I only replaced the statements that get the pointer to the iterator to one-after-the-last-element using begin() + size() with end() in the vector class in the common folder.

Any inputs on why this would be causing code tests to fail, would be really helpful!

Thanks

kevina commented 3 years ago

I am fairly sure that dereferencing end() is undefined as it is past the end even though you don't actually read any memory.

kevina commented 3 years ago

It originally was just end() but was changed to back() + 1 (to avoid an out of bound error) then changed to begin() + size() (to avoid problems with empty vectors) see: https://github.com/GNUAspell/aspell-cvs/commit/d80c3af7c4b0f9feb5e20d7947c2c95ff0263162 and https://github.com/GNUAspell/aspell/commit/2f85a390d9264cc5c0c9d316650c3513dee6da2a.

Closing.

rishitc commented 3 years ago

Thanks, will take a look.

rishitc commented 3 years ago

Hi, Thank you so much for the references. After reading them, I gained a better understanding of how different alternatives were tried to implement the desired functionality.

I have one question though, why is begin() + size() any different than using end()?

Any inputs or feedback on why there is a difference between the two implementations, would be very helpful!

Thanks

kevina commented 3 years ago

I have one question though, why is begin() + size() any different than using end()?

The problem is when the iterator is dereferenced, from https://en.cppreference.com/w/cpp/container/vector/end": This element acts as a placeholder; attempting to access it results in undefined behavior".

kevina commented 3 years ago

Technically &*begin() is also undefined for an empty vector, but so far this has not caused a problem. The more correct solution would be to use this->empty() ? NULL : &*this->begin() instead of &*begin(), but that might have a slight performance impact.

C++11 provides a data() method to vector so the correct solution would be to just use that, but I want to keep C++98 compatibility for now.

I would accept a patch that redefines all relevant methods to use data() and then just not define data() if C++11 or better is detected via the __cplusplus macro.

rishitc commented 3 years ago

Hi, Thanks for the clarification. I was initially under the impression that we were trying to return an iterator from these methods (I had noticed the T * return type earlier, but I was not sure how it was working with the implementation then) After our discussion and trying out the Vector template class separately, I realized that we are returning a pointer to the one-after-the-last-element in the underlying container.

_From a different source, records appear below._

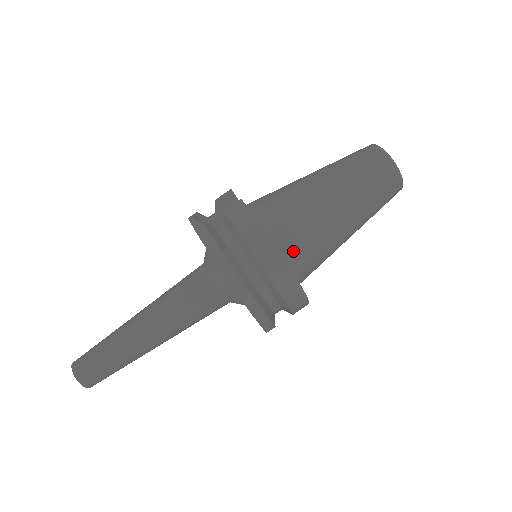
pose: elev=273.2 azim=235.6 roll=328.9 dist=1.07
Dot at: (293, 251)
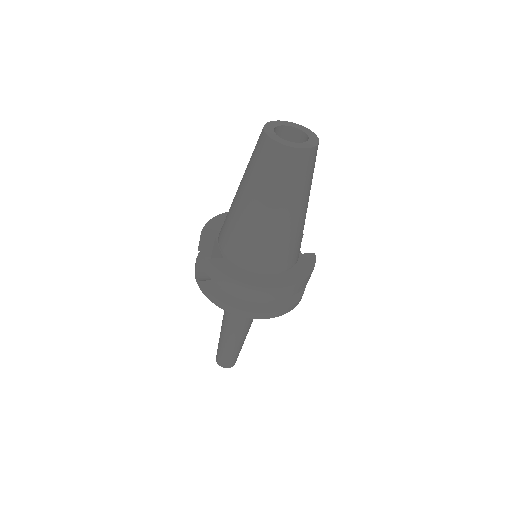
Dot at: (268, 265)
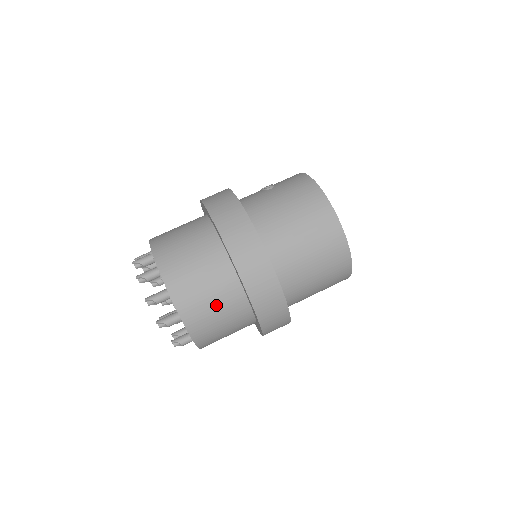
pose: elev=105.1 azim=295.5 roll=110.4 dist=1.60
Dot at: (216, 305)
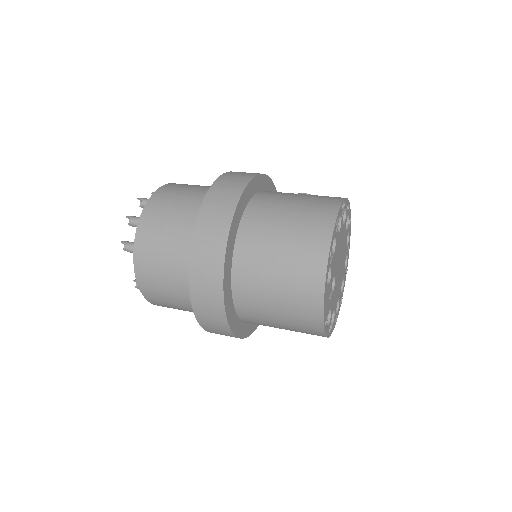
Dot at: (167, 252)
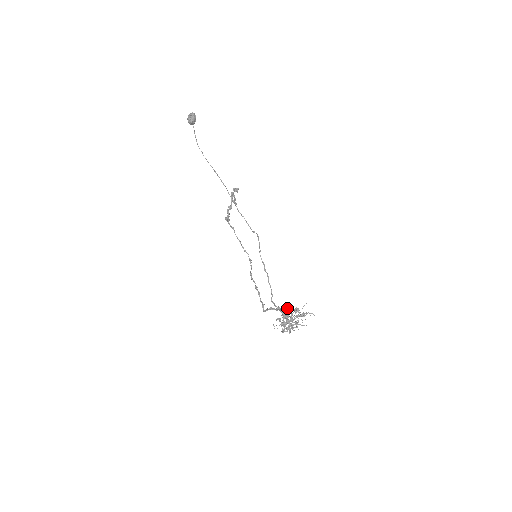
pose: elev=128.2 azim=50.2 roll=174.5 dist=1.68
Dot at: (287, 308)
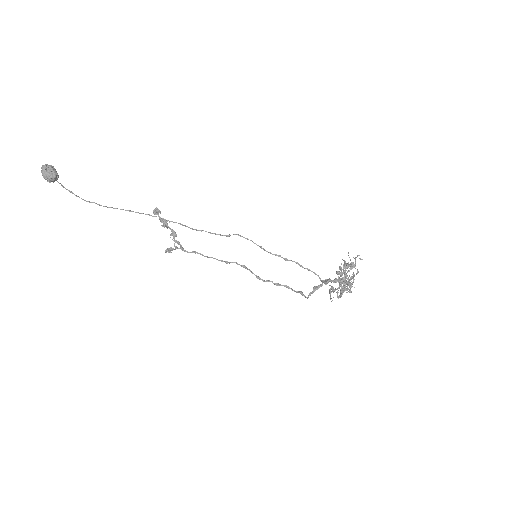
Dot at: (340, 273)
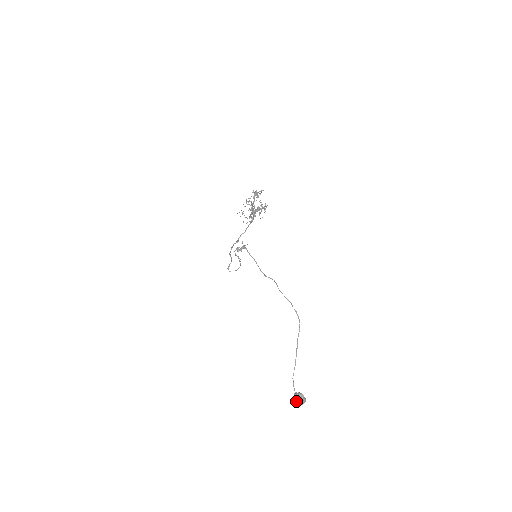
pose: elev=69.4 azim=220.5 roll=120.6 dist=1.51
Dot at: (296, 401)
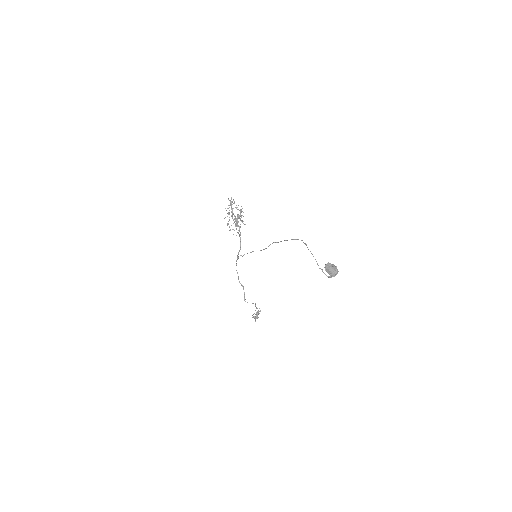
Dot at: (328, 269)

I'll start looking into the data() method in C++11 and how to implement the detection via the __cplusplus macro. The patch will only be an implementation change, right? or will the interface of the Vector template class have to change as well?

This is the first time, I'm working on a project so big. I have used GNU Aspell quite a few times and now trying to work on its source code, feels like a great way to contribute back to the project!

Shall I keep posting my updates with regards to the patch in this thread itself?

Thank you so much for your support.

rishitc commented 3 years ago

Hi, I've figured out how to use the data() method and the __cplusplus macro for this patch. My aim is to submit the patch by this weekend.

I have question, is it enough to verify that __cplusplus is not C++98 or C++03? As per this post [1], I feel that if I check if these standards are not used then I can confidently assume that the other standards specified will support data().

Any inputs or feedback on the implementations, would be very helpful!

Thanks

kevina commented 3 years ago

I have question, is it enough to verify that __cplusplus is not C++98 or C++03?

Just use _cplusplus >= 201103L.